▶ TASK DATA:
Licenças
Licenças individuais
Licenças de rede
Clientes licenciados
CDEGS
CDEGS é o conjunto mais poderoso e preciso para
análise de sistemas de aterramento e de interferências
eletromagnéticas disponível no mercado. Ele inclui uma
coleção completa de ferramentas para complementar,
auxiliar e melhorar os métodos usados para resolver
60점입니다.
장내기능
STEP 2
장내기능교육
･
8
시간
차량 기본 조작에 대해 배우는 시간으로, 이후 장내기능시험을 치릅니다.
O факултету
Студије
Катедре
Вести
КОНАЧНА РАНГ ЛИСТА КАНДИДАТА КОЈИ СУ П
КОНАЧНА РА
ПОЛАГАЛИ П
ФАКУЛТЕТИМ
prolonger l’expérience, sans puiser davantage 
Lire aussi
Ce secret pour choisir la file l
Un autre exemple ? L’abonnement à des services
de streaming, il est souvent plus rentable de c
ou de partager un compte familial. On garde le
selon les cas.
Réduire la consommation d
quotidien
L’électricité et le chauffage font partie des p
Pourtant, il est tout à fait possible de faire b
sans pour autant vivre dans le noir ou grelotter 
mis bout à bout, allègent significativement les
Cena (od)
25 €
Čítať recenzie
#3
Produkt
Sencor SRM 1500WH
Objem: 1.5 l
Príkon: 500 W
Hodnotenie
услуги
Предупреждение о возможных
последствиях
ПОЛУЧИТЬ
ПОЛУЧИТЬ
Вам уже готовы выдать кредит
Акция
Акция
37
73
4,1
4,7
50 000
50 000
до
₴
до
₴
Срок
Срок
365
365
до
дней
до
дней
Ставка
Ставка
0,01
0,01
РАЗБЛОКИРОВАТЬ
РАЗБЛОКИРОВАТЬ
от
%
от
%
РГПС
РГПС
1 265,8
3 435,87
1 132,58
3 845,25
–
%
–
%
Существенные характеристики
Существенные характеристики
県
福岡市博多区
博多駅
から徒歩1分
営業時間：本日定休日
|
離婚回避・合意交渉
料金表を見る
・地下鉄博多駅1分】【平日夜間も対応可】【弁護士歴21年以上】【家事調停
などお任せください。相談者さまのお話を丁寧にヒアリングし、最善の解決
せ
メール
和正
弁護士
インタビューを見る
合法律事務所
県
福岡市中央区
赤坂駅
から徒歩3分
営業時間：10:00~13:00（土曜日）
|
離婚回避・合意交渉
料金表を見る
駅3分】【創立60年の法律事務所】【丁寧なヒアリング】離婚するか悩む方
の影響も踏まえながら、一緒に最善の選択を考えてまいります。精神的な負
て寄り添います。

▶ JOB:
Count how many lines of the records contain the string "Licenças" with matching case, and reply with the number alone.

▶ ANSWER SPACE:
3